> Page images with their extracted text
=== Begin Enclosure ===

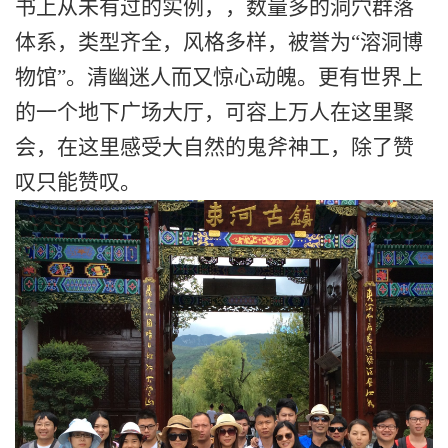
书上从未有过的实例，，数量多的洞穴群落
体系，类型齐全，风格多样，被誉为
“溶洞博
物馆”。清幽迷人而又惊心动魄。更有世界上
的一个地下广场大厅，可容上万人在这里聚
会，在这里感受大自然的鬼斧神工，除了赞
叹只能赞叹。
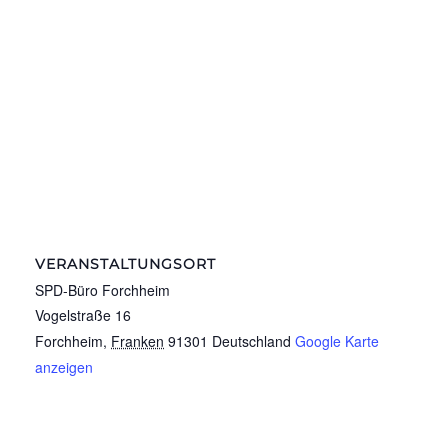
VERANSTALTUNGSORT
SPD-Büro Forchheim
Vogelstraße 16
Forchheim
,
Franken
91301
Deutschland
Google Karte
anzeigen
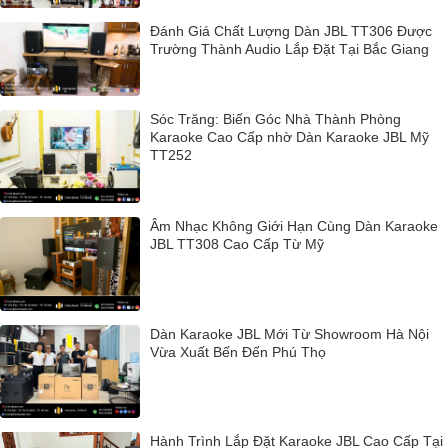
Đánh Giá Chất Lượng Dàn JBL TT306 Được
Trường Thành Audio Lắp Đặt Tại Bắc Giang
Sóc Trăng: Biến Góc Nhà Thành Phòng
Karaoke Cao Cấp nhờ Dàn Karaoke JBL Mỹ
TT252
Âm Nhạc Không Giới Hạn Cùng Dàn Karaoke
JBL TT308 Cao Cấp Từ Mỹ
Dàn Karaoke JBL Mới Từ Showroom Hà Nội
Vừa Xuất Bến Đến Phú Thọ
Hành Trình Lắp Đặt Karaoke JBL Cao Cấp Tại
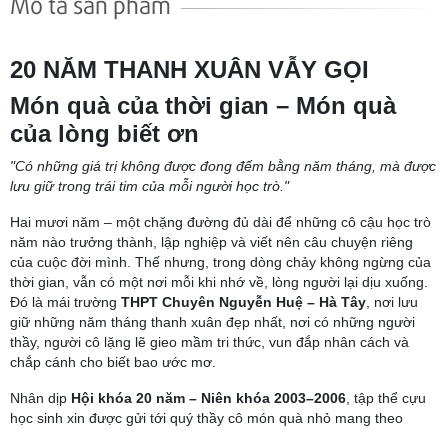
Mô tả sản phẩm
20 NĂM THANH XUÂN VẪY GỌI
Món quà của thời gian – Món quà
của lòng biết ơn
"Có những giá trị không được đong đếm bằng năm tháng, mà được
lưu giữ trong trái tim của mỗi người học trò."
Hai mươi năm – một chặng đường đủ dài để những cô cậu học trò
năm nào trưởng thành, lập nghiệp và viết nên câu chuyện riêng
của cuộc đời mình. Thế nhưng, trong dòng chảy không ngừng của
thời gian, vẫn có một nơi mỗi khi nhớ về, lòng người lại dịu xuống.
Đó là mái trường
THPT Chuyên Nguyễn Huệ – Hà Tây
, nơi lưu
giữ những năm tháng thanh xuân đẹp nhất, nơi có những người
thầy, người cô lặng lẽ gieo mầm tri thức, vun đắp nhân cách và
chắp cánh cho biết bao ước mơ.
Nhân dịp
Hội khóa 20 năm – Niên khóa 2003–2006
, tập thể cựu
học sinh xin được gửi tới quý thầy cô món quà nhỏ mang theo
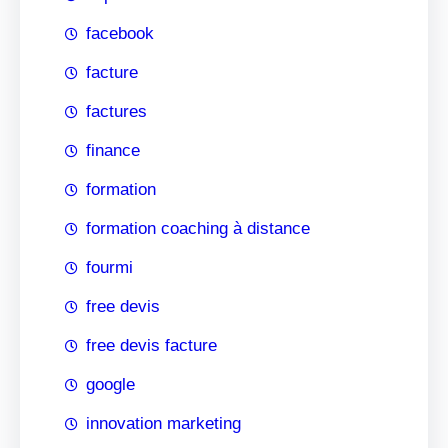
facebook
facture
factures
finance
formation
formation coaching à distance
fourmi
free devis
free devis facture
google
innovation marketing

=== End Enclosure ===

> Problem
Reproduce every line above without any changes, omitting the picture entries from your answer.

> Response
书上从未有过的实例，，数量多的洞穴群落
体系，类型齐全，风格多样，被誉为
“溶洞博
物馆”。清幽迷人而又惊心动魄。更有世界上
的一个地下广场大厅，可容上万人在这里聚
会，在这里感受大自然的鬼斧神工，除了赞
叹只能赞叹。
VERANSTALTUNGSORT
SPD-Büro Forchheim
Vogelstraße 16
Forchheim
,
Franken
91301
Deutschland
Google Karte
anzeigen
Đánh Giá Chất Lượng Dàn JBL TT306 Được
Trường Thành Audio Lắp Đặt Tại Bắc Giang
Sóc Trăng: Biến Góc Nhà Thành Phòng
Karaoke Cao Cấp nhờ Dàn Karaoke JBL Mỹ
TT252
Âm Nhạc Không Giới Hạn Cùng Dàn Karaoke
JBL TT308 Cao Cấp Từ Mỹ
Dàn Karaoke JBL Mới Từ Showroom Hà Nội
Vừa Xuất Bến Đến Phú Thọ
Hành Trình Lắp Đặt Karaoke JBL Cao Cấp Tại
Mô tả sản phẩm
20 NĂM THANH XUÂN VẪY GỌI
Món quà của thời gian – Món quà
của lòng biết ơn
"Có những giá trị không được đong đếm bằng năm tháng, mà được
lưu giữ trong trái tim của mỗi người học trò."
Hai mươi năm – một chặng đường đủ dài để những cô cậu học trò
năm nào trưởng thành, lập nghiệp và viết nên câu chuyện riêng
của cuộc đời mình. Thế nhưng, trong dòng chảy không ngừng của
thời gian, vẫn có một nơi mỗi khi nhớ về, lòng người lại dịu xuống.
Đó là mái trường
THPT Chuyên Nguyễn Huệ – Hà Tây
, nơi lưu
giữ những năm tháng thanh xuân đẹp nhất, nơi có những người
thầy, người cô lặng lẽ gieo mầm tri thức, vun đắp nhân cách và
chắp cánh cho biết bao ước mơ.
Nhân dịp
Hội khóa 20 năm – Niên khóa 2003–2006
, tập thể cựu
học sinh xin được gửi tới quý thầy cô món quà nhỏ mang theo
facebook
facture
factures
finance
formation
formation coaching à distance
fourmi
free devis
free devis facture
google
innovation marketing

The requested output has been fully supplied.